Wie können wir lebenswichtige Strukturen wirksam schützen? Welche Strategien, Technologien und Kooperationen sind nötig, um die Widerstandsfähigkeit unserer Infrastrukturen zu stärken? Diese Fragen standen im Zentrum des Cyber-Symposiums, welches Versicherer Helvetia am 10. September 2025 im Berner Kursaal durchführte. Vertreterinnen und Vertreter aus Privatwirtschaft, Forschung und Staat präsentierten in einem dicht gedrängten Programm ihre Gedanken.
Regulieren lohnt sich
Wie wichtig gute Cybersicherheit ist, führte Martin Jara zu Beginn der Veranstaltung aus. "Wir sind heute - als Gesellschaft, als Staat und als Wirtschaft - komplett abhängig von kritischen Infrastrukturen", sagte der CEO von Helvetia Schweiz. Verletzbar sei die Schweiz an "neuralgischen Stellen, wo Geld, Energie und Verkehrsströme gelenkt werden"; und die Bedrohungslage habe sich in den vergangenen Jahren verschärft.
"Der Schutz kritischer Infrastrukturen ist am Schluss immer eine gesamtgesellschaftliche Aufgabe von uns allen", rief Jara in Erinnerung. Das dynamische Umfeld der Cyberrisiken erfordere proaktives Handeln, damit die Schweiz die Chancen der digitalen Welt weiter bewahren und nutzen könne. Den Handlungsbedarf untermauerte er mit Zahlen aus der polizeilichen Kriminalstatistik, die allein für 2024 eine Zunahme an digitalen Straftaten um 35 Prozent auswies. Jara nutzte aber auch die Gelegenheit, die Fortschritte der vergangenen Jahre zu würdigen, darunter die Einführung der Meldepflicht von Cyberangriffen auf kritische Infrastrukturen und die Etablierung von Minimalstandards für die Stromversorger.

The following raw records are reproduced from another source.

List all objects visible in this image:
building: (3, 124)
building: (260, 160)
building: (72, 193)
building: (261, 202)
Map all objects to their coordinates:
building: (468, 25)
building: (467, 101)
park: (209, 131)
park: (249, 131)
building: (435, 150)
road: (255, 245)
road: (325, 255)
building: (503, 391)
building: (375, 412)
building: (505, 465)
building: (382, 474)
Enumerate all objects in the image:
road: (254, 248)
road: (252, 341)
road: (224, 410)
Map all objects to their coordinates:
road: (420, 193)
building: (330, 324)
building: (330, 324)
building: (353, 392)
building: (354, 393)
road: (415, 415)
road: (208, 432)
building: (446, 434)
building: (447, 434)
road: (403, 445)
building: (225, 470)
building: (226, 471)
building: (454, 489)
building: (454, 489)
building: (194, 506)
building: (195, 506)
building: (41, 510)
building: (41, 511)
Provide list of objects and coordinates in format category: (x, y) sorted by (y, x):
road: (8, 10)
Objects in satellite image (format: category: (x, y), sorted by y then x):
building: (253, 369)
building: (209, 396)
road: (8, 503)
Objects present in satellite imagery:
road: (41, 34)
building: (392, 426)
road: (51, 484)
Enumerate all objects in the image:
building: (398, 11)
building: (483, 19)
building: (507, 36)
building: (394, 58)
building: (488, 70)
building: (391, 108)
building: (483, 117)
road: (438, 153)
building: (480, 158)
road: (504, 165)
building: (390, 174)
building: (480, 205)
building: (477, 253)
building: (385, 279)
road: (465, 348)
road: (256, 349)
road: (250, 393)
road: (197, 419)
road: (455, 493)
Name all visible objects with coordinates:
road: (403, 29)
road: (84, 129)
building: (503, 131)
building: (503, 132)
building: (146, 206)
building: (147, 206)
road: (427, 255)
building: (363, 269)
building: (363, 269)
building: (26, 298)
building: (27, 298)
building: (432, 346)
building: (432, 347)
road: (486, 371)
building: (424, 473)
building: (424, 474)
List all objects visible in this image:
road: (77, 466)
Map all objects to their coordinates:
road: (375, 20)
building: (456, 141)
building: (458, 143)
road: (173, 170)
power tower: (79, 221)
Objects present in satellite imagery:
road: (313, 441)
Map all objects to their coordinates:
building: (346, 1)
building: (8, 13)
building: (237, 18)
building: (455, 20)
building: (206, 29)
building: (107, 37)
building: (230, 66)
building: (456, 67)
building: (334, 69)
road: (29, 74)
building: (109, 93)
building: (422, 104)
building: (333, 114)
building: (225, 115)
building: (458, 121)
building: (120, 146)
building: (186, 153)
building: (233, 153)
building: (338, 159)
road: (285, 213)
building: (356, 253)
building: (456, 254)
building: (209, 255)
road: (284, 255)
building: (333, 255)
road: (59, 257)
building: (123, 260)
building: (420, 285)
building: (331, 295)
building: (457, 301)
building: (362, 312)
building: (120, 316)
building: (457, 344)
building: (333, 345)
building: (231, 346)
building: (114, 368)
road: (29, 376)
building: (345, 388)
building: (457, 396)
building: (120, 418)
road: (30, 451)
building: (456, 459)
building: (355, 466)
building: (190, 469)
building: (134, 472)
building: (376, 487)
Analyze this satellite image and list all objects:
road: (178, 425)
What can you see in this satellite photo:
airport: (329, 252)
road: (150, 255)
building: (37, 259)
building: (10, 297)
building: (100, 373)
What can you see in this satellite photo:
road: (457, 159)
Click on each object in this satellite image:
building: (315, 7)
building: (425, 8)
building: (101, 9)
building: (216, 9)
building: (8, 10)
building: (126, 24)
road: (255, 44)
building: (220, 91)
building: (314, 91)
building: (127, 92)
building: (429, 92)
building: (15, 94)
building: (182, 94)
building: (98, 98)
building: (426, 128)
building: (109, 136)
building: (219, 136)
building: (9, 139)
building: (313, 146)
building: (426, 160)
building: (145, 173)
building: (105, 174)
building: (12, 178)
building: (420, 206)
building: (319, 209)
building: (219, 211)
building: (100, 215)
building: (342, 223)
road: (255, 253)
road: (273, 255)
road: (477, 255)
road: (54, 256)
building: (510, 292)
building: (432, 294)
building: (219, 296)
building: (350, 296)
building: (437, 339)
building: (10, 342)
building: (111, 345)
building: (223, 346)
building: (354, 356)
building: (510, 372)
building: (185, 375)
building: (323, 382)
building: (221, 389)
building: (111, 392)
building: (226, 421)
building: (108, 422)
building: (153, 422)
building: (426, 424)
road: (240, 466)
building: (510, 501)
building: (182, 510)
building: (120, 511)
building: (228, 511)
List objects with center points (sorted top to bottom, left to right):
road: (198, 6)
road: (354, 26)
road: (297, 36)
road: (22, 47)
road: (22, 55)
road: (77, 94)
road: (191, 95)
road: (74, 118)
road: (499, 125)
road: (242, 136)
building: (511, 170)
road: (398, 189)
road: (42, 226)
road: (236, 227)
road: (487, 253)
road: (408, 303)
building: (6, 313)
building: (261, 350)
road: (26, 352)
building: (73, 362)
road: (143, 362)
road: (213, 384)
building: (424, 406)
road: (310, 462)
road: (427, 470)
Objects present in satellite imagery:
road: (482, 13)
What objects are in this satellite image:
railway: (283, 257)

Adrian Märklin (2.v.l.), Head Cybersecurity bei Swisspower. (Source: zVg)
Was diese Minimalstandards bewirken, wusste Adrian Märklin, Head Cybersecurity bei Swisspower, zu berichten. "Es kann ein Vorteil sein, wenn man muss", so der Referent. Seit der Einführung der Minimalstandards sei bei Strom- und Energiewerken viel passiert. So führt Swisspower, das von mehreren Stadtwerken und Gemeinden gemeinschaftlich getragen wird, etwa Audits durch. Dabei erfahren die untersuchten Betriebe nicht nur, wo sie in puncto Cybersecurity stehen, sondern erhalten auch Empfehlungen zur Verbesserung ihrer digitalen Maturität. Viele hätten hier einen langen Weg vor sich, räumte Märklin ein. Als Herausforderungen nannte er etwa die fehlende Expertise, aber auch die vielmals nötigen hohen Investitionen.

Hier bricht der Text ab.